En 1903, à Ropraz, dans le canton de Vaux, on retrouve le corps de Rosa, morte d’une méningite, exhumé et ayant subi des sévices innommables. La presse a tôt faire d’affubler l’auteur des faits du qualificatif de vampire. À Ropraz et dans les villages environnants, l’angoisse monte. Dans cette région coupée du monde, la réalité se pare bien vite d’atours surnaturels. Deux autres exhumations ont lieu avant que la police n’arrête Constant Favez, coupable de s’être livré à des actes contre nature sur des animaux. Mais est-il le véritable responsable ou un bouc émissaire ?
Jacques Chessex est une figure importante de la littérature suisse. Romancier et poète (notamment), il a reçu plusieurs prix durant sa carrière. Si on peut difficilement le qualifier d’auteur de genre, le fantastique et l’onirisme s’invitent régulièrement dans son œuvre. À commencer par L’Ogre, son quatrième roman, qui lui vaut le Goncourt. Le Vampire de Ropraz est à l’autre bout de la chronologie de ses écrits. Publié en 2007, il ne publiera plus que trois ouvrages, le dernier en date étant sorti de façon posthume. Le Vampire de Ropraz lui permet de s’intéresser à un fait divers qui a secoué le quotidien du village où il a fini ses jours. L’auteur joue sur le nom de « vampire » que les médias français et étrangers vont donner au criminel. Il met en scène la peur irrationnelle qui se fait jour dans la région, à l’aube du XXe siècle. L’hystérie s’empare des locaux, qui ne cessent de voir l’auteur des faits dans l’ombre. Le mot renforce sur cette peur : il explique sans nul doute les exactions dont on rend bientôt coupable le « vampire », en sus de ces exhumations. Il influencera aussi la lecture de la physiologie et des pulsions de Favez, le principal accusé.

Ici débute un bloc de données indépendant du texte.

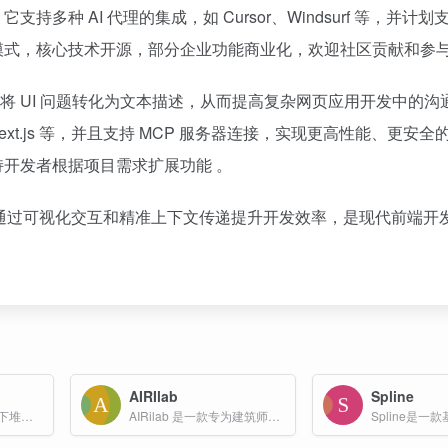
 AI 代理的集成，如 Cursor、Windsurf 等，并计划支
结合的模式，核心技术开源，部分企业功能商业化，欢迎社区贡献和参与
手动将 UI 问题转化为文本描述，从而提高复杂网页应用开发中的沟
xt.js 等，并且支持 MCP 服务器连接，实现更高性能、更安全的 
支持开发者根据项目需求扩展功能 。
助工具，通过可视化交互和精准上下文传递提升开发效率，是现代前端
AIRIlab
Spline
免费生成图片,阿里旗下堆友推出的多风格AI绘画生成器
AIRilab 是一款专为建筑师设计的AI工具，旨在帮助建筑师轻松生成高质量的建筑视觉效果。该工具由建筑师打造，适合零基础用户使用，能够随时访问并生成结果，且结果更可控。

On n’est pas ici face à une créature surnaturelle, mais face à un cas de nécrophilie qui aurait sa place dans le Vampirisme, nécrophilie, nécrosadisme, nécrophagie d’Épaulard, sorti deux ans auparavant. Chessex joue également avec la fiction vampirique, comparant les forêts boisées du canton de Vaud à celles de la Transylvanie de Dracula. Mordant les corps qu’il exhume, se délectant de leurs organes, assouvissant sur eux des pulsions sexuelles, le criminel ne peut que déclencher l’angoisse dans l’esprit des villageois de Ropraz. Si les faits contaminent rapidement tous les environs, les exactions se limitent au cimetière, lieu par excellence du récit gothique.
Au-delà de l’omniprésence de la forets, l’isolement de la petite vallée et la propension à la superstition qui en découle, on peut voir d’autres parallèles avec le roman de Stoker. À commencer par cette idée que le vampire prend forme à travers le regard d’autrui. Jamais il n’intervient, n’explique son geste… Aucun aveu de Favez concernant ces exhumations n’a été enregistré. Le monstre naît par la façon dont il s’érige en opposition aux normes de la société, et le respect des corps en est une. Surtout quand il s’agit de jeunes femmes, pures, virginales. Et il y a cette figure de la dame blanche, qui s’invite à répétition dans la cellule de Favez. Évanescente, jamais on ne mettre la main sur elle. N’est-elle pas elle-même une vampire, qui s’abreuve (sexuellement) de l’interdit ?
Un texte superbement écrit, qui interroge sur la superstition autant que sur la genèse du bouc émissaire. L’auteur conclut par une pirouette littéraire audacieuse, faisant croiser à « son » Favez la route de Blaise Cendras, faisant du Vaudois la source d’inspiration de Moravagine.